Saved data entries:

===============

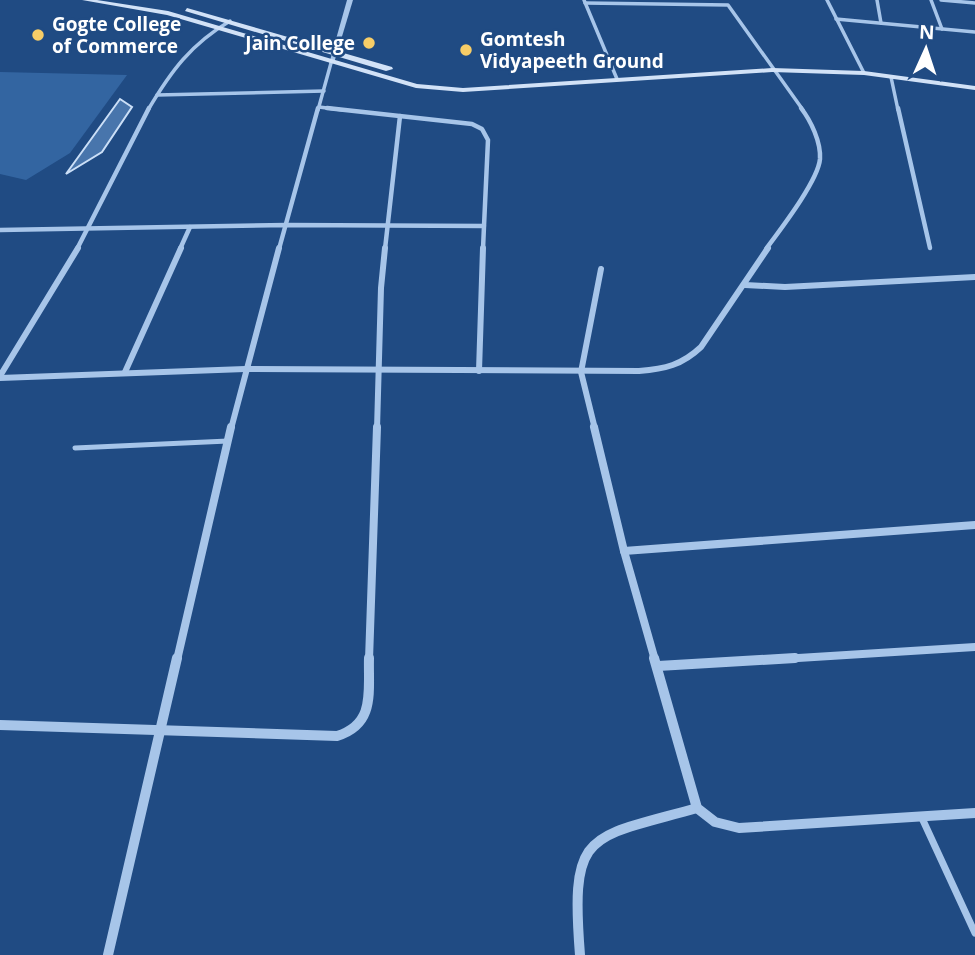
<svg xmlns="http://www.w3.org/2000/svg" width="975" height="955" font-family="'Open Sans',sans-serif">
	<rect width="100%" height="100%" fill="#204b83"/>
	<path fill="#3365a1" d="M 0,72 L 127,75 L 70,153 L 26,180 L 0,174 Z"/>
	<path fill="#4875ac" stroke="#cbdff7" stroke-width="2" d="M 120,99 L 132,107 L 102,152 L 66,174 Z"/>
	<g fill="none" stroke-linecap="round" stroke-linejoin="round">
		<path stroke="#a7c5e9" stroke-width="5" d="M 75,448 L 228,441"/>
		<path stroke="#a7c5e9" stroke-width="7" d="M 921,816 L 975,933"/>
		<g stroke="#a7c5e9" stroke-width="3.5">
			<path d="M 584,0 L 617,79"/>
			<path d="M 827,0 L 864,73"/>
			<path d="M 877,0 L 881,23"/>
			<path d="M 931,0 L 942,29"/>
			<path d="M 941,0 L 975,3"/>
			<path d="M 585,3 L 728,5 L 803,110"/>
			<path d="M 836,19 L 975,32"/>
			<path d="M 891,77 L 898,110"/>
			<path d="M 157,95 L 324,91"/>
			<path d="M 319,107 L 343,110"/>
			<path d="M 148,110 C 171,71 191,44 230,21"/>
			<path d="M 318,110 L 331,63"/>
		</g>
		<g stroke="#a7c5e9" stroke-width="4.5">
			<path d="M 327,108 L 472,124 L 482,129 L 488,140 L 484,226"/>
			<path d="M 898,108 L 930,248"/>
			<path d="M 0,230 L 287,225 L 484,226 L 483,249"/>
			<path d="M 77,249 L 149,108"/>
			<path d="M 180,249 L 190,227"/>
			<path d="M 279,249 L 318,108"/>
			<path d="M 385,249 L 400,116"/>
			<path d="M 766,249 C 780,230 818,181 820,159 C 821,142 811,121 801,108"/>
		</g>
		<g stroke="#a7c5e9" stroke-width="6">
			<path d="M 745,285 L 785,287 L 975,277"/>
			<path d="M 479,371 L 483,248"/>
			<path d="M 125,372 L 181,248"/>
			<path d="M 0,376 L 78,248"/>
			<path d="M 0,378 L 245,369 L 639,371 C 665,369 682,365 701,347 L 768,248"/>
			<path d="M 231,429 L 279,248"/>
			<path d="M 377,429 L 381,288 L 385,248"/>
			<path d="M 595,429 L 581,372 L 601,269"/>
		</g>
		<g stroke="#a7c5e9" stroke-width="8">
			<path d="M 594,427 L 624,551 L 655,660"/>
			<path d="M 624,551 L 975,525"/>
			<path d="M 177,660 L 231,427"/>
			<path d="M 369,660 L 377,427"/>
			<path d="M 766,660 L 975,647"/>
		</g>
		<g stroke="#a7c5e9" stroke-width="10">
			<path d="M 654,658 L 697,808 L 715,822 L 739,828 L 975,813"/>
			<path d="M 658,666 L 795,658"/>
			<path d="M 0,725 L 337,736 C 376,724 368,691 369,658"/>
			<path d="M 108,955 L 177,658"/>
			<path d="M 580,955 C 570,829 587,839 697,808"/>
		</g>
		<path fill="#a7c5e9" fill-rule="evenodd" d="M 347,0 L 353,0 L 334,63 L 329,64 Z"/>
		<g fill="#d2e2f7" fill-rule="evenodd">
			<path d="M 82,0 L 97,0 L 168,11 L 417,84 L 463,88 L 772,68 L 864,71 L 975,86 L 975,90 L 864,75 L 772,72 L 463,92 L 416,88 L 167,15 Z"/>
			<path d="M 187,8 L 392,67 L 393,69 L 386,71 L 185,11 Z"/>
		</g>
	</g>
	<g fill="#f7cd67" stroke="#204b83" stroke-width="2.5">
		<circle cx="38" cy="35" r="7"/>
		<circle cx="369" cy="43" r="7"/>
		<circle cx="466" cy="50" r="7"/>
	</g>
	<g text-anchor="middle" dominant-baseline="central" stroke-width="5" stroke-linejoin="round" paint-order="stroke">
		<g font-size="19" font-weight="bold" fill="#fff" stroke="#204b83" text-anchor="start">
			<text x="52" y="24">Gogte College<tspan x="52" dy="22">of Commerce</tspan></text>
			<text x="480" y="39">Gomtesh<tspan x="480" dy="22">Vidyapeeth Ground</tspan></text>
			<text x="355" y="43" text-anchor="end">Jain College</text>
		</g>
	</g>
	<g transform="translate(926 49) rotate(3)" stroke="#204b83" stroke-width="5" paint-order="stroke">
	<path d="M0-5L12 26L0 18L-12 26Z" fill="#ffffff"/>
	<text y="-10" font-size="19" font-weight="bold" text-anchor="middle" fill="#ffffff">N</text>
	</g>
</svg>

===============

WORK INSTRUCTION:
Every line of the records that includes the word "size" should be gathered.

PROBLEM SOLUTION:
		<g font-size="19" font-weight="bold" fill="#fff" stroke="#204b83" text-anchor="start">
	<text y="-10" font-size="19" font-weight="bold" text-anchor="middle" fill="#ffffff">N</text>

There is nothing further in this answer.